Interpretation and Implication

April 24th, 2018

In Lambeth LBC v SoS for CLG (2018) EWCA Civ 844 considered again the interpretation of planning permissions (paragraphs 23-37) and implication (paragraphs 63-75).  Lewison LJ (with whom Hamblen and Coulson LJJ agreed) said as to the interpretation of a condition that the ultimate question was what a reasonable reader would understand the words to mean when reading the condition in the context of the other conditions and of the consent as a whole. This is an objective exercise in which the Court will have regard to the natural and ordinary meaning of the relevant words, the overall purpose of the consent, any other conditions which cast light on the purpose of the relevant words, and common sense. It is not right to regard the process of interpreting a planning permission as differing materially from that appropriate to other legal documents.

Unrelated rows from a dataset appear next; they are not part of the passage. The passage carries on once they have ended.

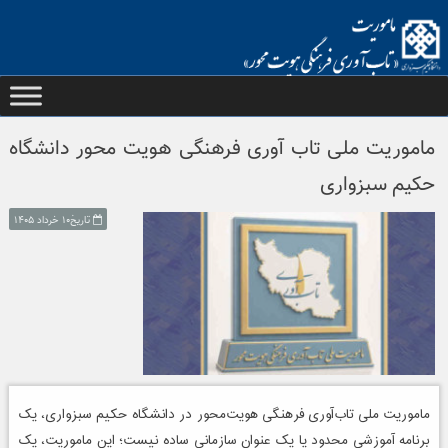
Ski
t
conten
ماموریت ملی تاب آوری فرهنگی هویت محور دانشگاه
حکیم سبزواری
تاریخ۱۰ خرداد ۱۴۰۵
ماموریت ملی تاب‌آوری فرهنگی هویت‌محور در دانشگاه حکیم سبزواری، یک
برنامه آموزشی محدود یا یک عنوان سازمانی ساده نیست؛ این ماموریت، یک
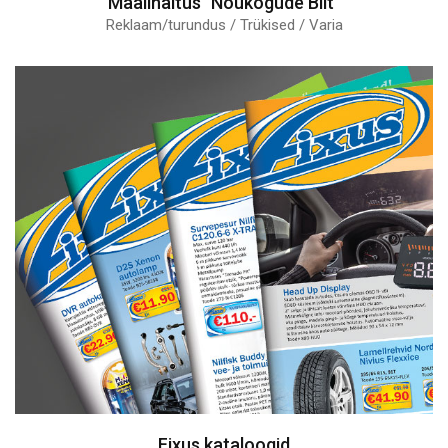
Maalinäitus "Nõukogude Biit"
Reklaam/turundus / Trükised / Varia
Fixus kataloogid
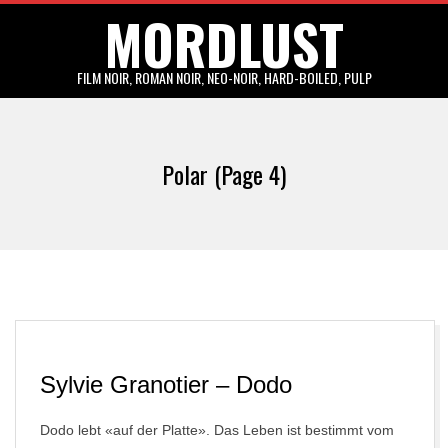
MORDLUST
Skip
to
content
FILM NOIR, ROMAN NOIR, NEO-NOIR, HARD-BOILED, PULP
Primary
Navigation
Polar
(Page 4)
Menu
Sylvie Granotier – Dodo
Dodo lebt «auf der Platte». Das Leben ist bestimmt vom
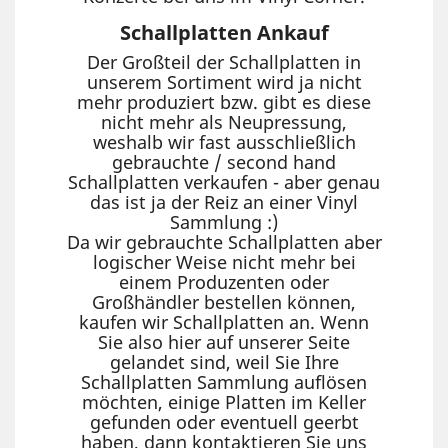
Schallplatten Ankauf
Der Großteil der Schallplatten in
unserem Sortiment wird ja nicht
mehr produziert bzw. gibt es diese
nicht mehr als Neupressung,
weshalb wir fast ausschließlich
gebrauchte / second hand
Schallplatten verkaufen - aber genau
das ist ja der Reiz an einer Vinyl
Sammlung :)
Da wir gebrauchte Schallplatten aber
logischer Weise nicht mehr bei
einem Produzenten oder
Großhändler bestellen können,
kaufen wir Schallplatten an. Wenn
Sie also hier auf unserer Seite
gelandet sind, weil Sie Ihre
Schallplatten Sammlung auflösen
möchten, einige Platten im Keller
gefunden oder eventuell geerbt
haben, dann kontaktieren Sie uns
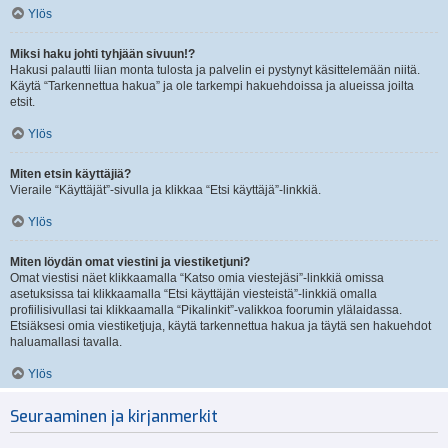
Ylös
Miksi haku johti tyhjään sivuun!?
Hakusi palautti liian monta tulosta ja palvelin ei pystynyt käsittelemään niitä.
Käytä “Tarkennettua hakua” ja ole tarkempi hakuehdoissa ja alueissa joilta
etsit.
Ylös
Miten etsin käyttäjiä?
Vieraile “Käyttäjät”-sivulla ja klikkaa “Etsi käyttäjä”-linkkiä.
Ylös
Miten löydän omat viestini ja viestiketjuni?
Omat viestisi näet klikkaamalla “Katso omia viestejäsi”-linkkiä omissa
asetuksissa tai klikkaamalla “Etsi käyttäjän viesteistä”-linkkiä omalla
profiilisivullasi tai klikkaamalla “Pikalinkit”-valikkoa foorumin ylälaidassa.
Etsiäksesi omia viestiketjuja, käytä tarkennettua hakua ja täytä sen hakuehdot
haluamallasi tavalla.
Ylös
Seuraaminen ja kirjanmerkit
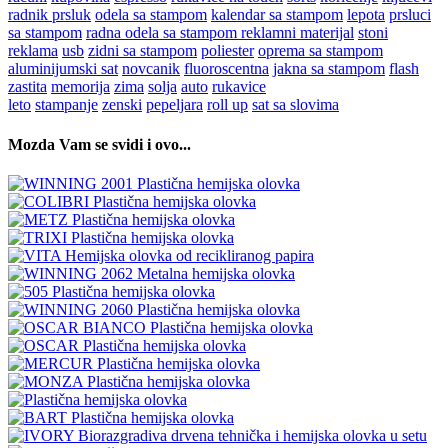
radnik prsluk
odela sa stampom
kalendar sa stampom
lepota
prsluci
sa stampom
radna odela sa stampom
reklamni materijal
stoni
reklama
usb
zidni sa stampom
poliester
oprema sa stampom
aluminijumski sat
novcanik
fluoroscentna
jakna sa stampom
flash
zastita
memorija
zima
solja
auto
rukavice
leto
stampanje
zenski
pepeljara
roll up
sat sa slovima
Mozda Vam se svidi i ovo...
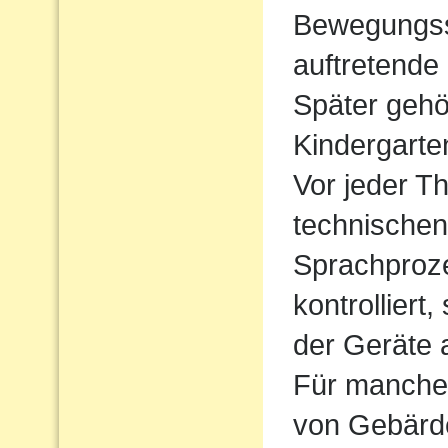
Bewegungssp
auftretende
Später gehö
Kindergarte
Vor jeder Th
technischen
Sprachproz
kontrolliert
der Geräte 
Für manche 
von Gebärde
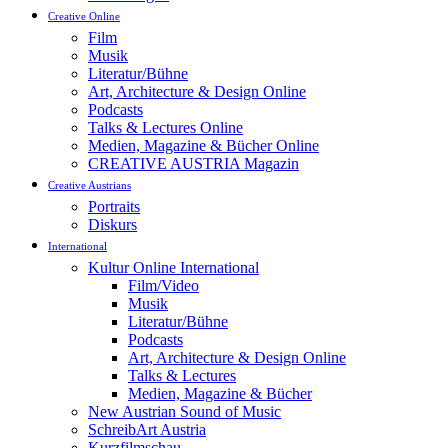
Creative Online
Film
Musik
Literatur/Bühne
Art, Architecture & Design Online
Podcasts
Talks & Lectures Online
Medien, Magazine & Bücher Online
CREATIVE AUSTRIA Magazin
Creative Austrians
Portraits
Diskurs
International
Kultur Online International
Film/Video
Musik
Literatur/Bühne
Podcasts
Art, Architecture & Design Online
Talks & Lectures
Medien, Magazine & Bücher
New Austrian Sound of Music
SchreibArt Austria
Kurzfilmschau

As to implication of words into a condition, this is possible, but great restraint will be exercised in doing so. The limited range of available extrinsic evidence is a critical factor.  In the case of a private contract, recourse to the background facts may be the reason why a term is implied. That is not possible in a public document.  However, even in the case of a public document a term may be implied where that term is intrinsic in the language of the document itself.  In the sphere of private contracts it is now established that there are, in essence, two routes to the implication of a term. Either the term must be necessary to give business efficacy to the contract; or it must be so obvious that it goes without saying.  “Business efficacy” will not be achieved if, without the implied term, the contract would lack commercial or practical coherence. It is to be noticed that in this context the relevant purpose is the purpose of the contract: not simply the purpose of one of the contracting parties. Given the public and permanent nature of a planning permission it is not easy to see how these tests can be directly applied without some modification. No new condition should be implied unless the reason for the condition is apparent from the planning permission itself.